Innovación

Intel y NVIDIA refuerzan su alianza para impulsar la infraestructura de IA

Intel y NVIDIA integran Xeon 6 en sistemas DGX Rubin NVL8 para optimizar el rendimiento y la escalabilidad de la IA.
Miércoles, Marzo 18, 2026

La infraestructura de inteligencia artificial entra en una nueva fase de evolución. Intel anunció que sus procesadores Xeon 6 serán utilizados como CPU anfitrionas en los sistemas NVIDIA DGX Rubin NVL8, consolidando su rol en la arquitectura de centros de datos para IA.

El anuncio, realizado en el marco de NVIDIA GTC 2026, refleja un cambio clave en el desarrollo de la IA: el foco ya no está solo en el entrenamiento de modelos, sino en la inferencia en tiempo real a gran escala.

La CPU gana protagonismo en la era de la inferencia

A medida que la inteligencia artificial evoluciona, el rendimiento del sistema ya no depende únicamente de las GPU. La CPU anfitriona se convierte en el eje de la operación, al encargarse de la orquestación, la gestión de memoria y la seguridad de los modelos.

“La IA está pasando del entrenamiento a gran escala a la inferencia en tiempo real y en todas partes”, señaló Jeff McVeigh, vicepresidente corporativo de Intel.

En este nuevo escenario, la eficiencia del sistema completo —y no solo de los aceleradores— define el desempeño y el costo total de propiedad.
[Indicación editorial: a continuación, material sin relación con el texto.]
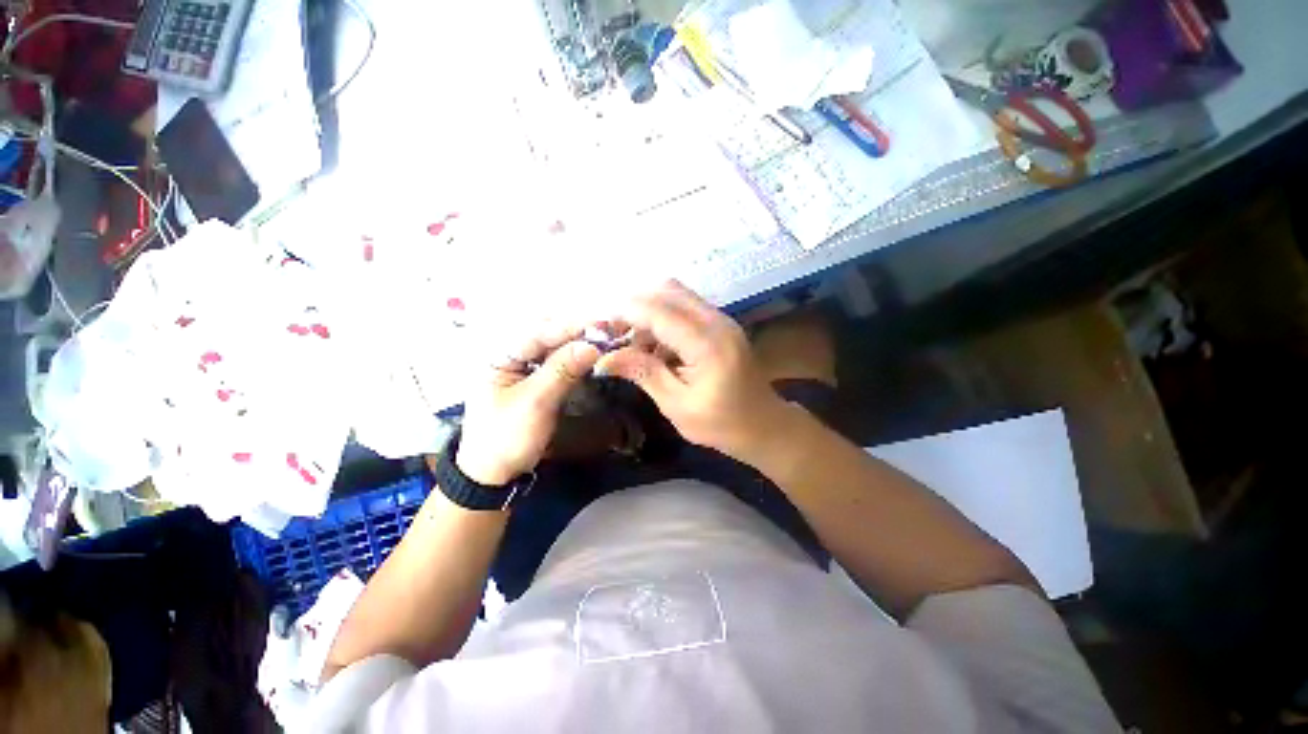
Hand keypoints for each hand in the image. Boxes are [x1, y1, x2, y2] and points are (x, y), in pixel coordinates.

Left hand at [456, 326, 601, 486]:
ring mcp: (523, 369)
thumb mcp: (534, 403)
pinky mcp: (535, 382)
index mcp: (499, 357)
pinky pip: (556, 363)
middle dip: (575, 331)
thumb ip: (562, 371)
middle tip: (604, 330)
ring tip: (602, 338)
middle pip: (545, 336)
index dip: (569, 327)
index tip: (599, 324)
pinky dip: (574, 358)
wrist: (495, 475)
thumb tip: (592, 346)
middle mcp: (510, 356)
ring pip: (553, 348)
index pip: (537, 333)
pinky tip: (590, 355)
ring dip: (577, 343)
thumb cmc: (507, 438)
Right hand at [596, 281, 792, 462]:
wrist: (765, 425)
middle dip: (634, 306)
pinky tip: (654, 345)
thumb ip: (643, 373)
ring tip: (633, 343)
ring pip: (676, 294)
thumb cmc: (721, 424)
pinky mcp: (720, 324)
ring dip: (648, 310)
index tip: (600, 329)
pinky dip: (663, 317)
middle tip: (614, 334)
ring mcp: (721, 319)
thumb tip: (602, 359)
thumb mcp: (677, 404)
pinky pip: (685, 307)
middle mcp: (716, 321)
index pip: (659, 311)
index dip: (625, 314)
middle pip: (667, 290)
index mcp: (707, 344)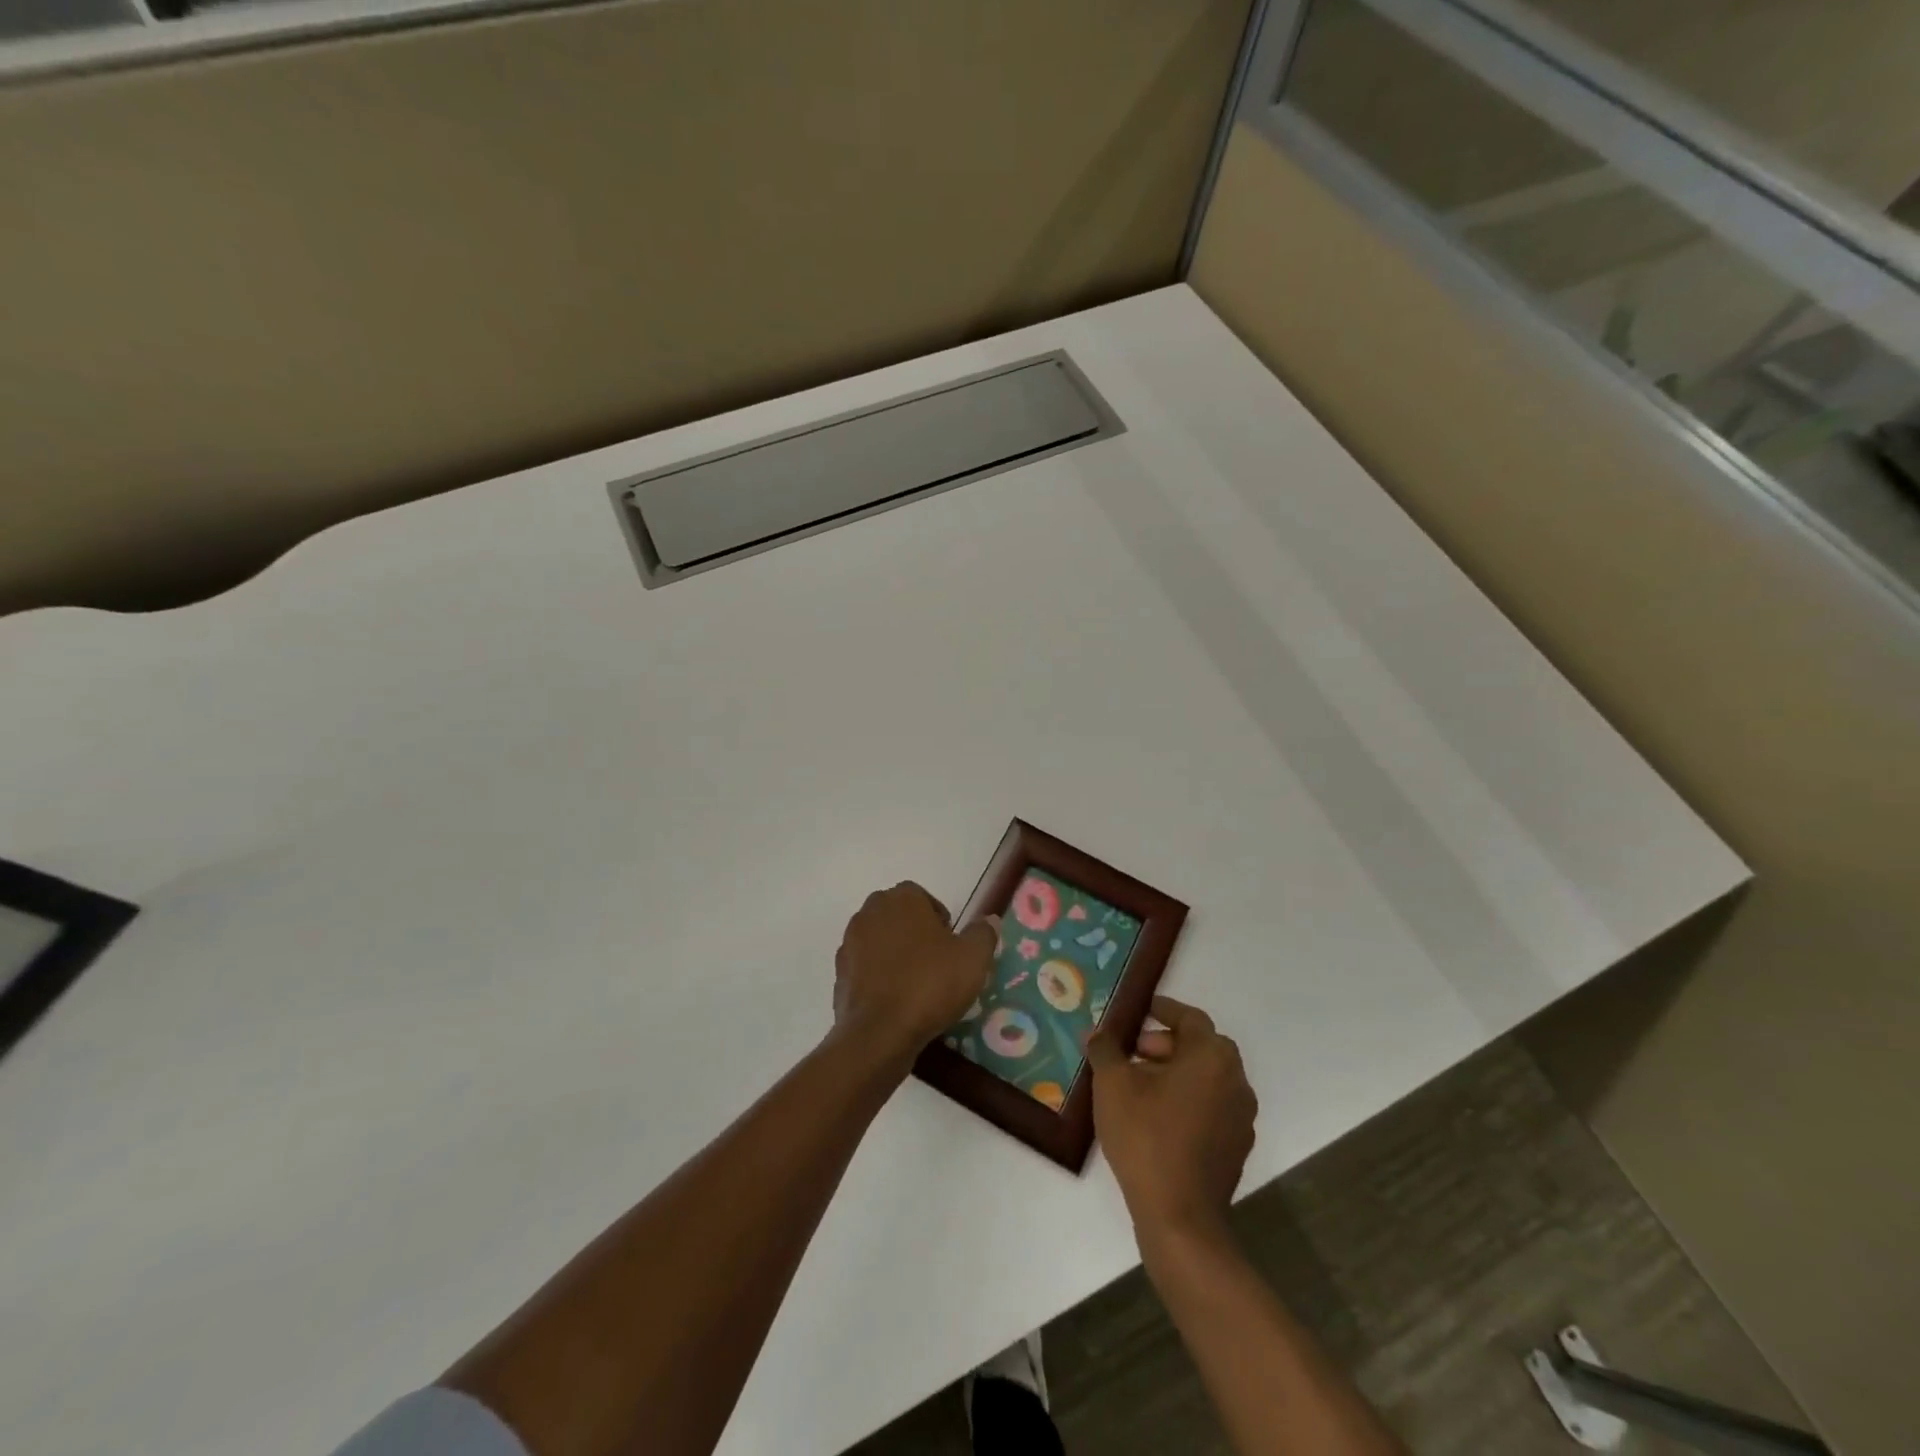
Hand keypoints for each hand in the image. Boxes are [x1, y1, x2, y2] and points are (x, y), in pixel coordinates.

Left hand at [832, 882, 996, 1068]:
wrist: (879, 1032)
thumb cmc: (930, 985)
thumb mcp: (973, 959)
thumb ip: (983, 934)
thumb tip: (989, 921)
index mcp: (902, 899)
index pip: (922, 897)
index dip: (939, 919)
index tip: (951, 946)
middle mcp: (871, 912)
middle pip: (898, 916)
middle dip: (915, 933)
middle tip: (937, 963)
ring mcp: (851, 942)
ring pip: (880, 941)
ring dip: (896, 954)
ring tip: (916, 984)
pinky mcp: (840, 972)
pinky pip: (866, 967)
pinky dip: (879, 977)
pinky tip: (896, 1001)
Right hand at [1088, 995, 1256, 1238]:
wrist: (1180, 1217)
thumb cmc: (1146, 1137)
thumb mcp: (1113, 1085)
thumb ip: (1105, 1050)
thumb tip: (1097, 1033)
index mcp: (1211, 1056)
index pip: (1189, 1017)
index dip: (1162, 1010)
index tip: (1138, 1010)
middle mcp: (1235, 1079)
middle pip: (1200, 1046)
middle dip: (1164, 1043)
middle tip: (1131, 1052)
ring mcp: (1240, 1116)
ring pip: (1206, 1078)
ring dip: (1175, 1072)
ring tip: (1137, 1085)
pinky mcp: (1236, 1146)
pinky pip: (1210, 1106)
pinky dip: (1186, 1100)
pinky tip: (1155, 1117)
Una arquitectura diseñada para escalar la IA

Los sistemas NVIDIA DGX Rubin NVL8 integran Intel Xeon 6 como base para soportar cargas de trabajo complejas, gracias a capacidades como:

  • Alto ancho de banda de memoria

  • Rendimiento equilibrado en múltiples cargas

  • Compatibilidad con el ecosistema x86

  • Capacidades avanzadas de entrada/salida (PCIe)

Esta combinación permite optimizar la interacción entre CPU y GPU, un factor crítico en entornos de inferencia masiva.

Además, la arquitectura busca reducir el costo total de operación, uno de los principales desafíos en la adopción de IA a gran escala.

Seguridad y eficiencia en entornos críticos

Otro de los factores diferenciales es la seguridad. Las extensiones de dominio de confianza (TDX) de Intel permiten proteger los datos y modelos de IA mediante aislamiento basado en hardware, lo que resulta clave en entornos empresariales y de misión crítica.

A esto se suman capacidades como:

  • Computación confidencial en rutas CPU-GPU

  • Protección de datos en uso

  • Mayor fiabilidad operativa

La seguridad se posiciona como un componente estructural en la infraestructura de IA.

Rendimiento optimizado para nuevas cargas de trabajo

Entre las características técnicas de Xeon 6 destacan:

  • Hasta 8 TB de memoria del sistema

  • Ancho de banda de memoria hasta 3 veces mayor

  • Soporte para PCIe 5.0

  • Optimización para inferencia heterogénea

Estas capacidades permiten alimentar de forma más eficiente a las GPU y sostener cargas de trabajo cada vez más complejas, especialmente en escenarios de IA generativa y agentes inteligentes.

Un movimiento clave en la carrera por la IA

La colaboración entre Intel y NVIDIA refuerza una tendencia clara: la infraestructura de IA se está construyendo sobre arquitecturas híbridas donde CPU y GPU trabajan de forma coordinada.

A medida que la inteligencia artificial se expande hacia aplicaciones en tiempo real, la eficiencia, la seguridad y la capacidad de escalar serán los factores determinantes en la competencia tecnológica global, y en ese escenario, la arquitectura del sistema completo se convierte en el verdadero diferenciador.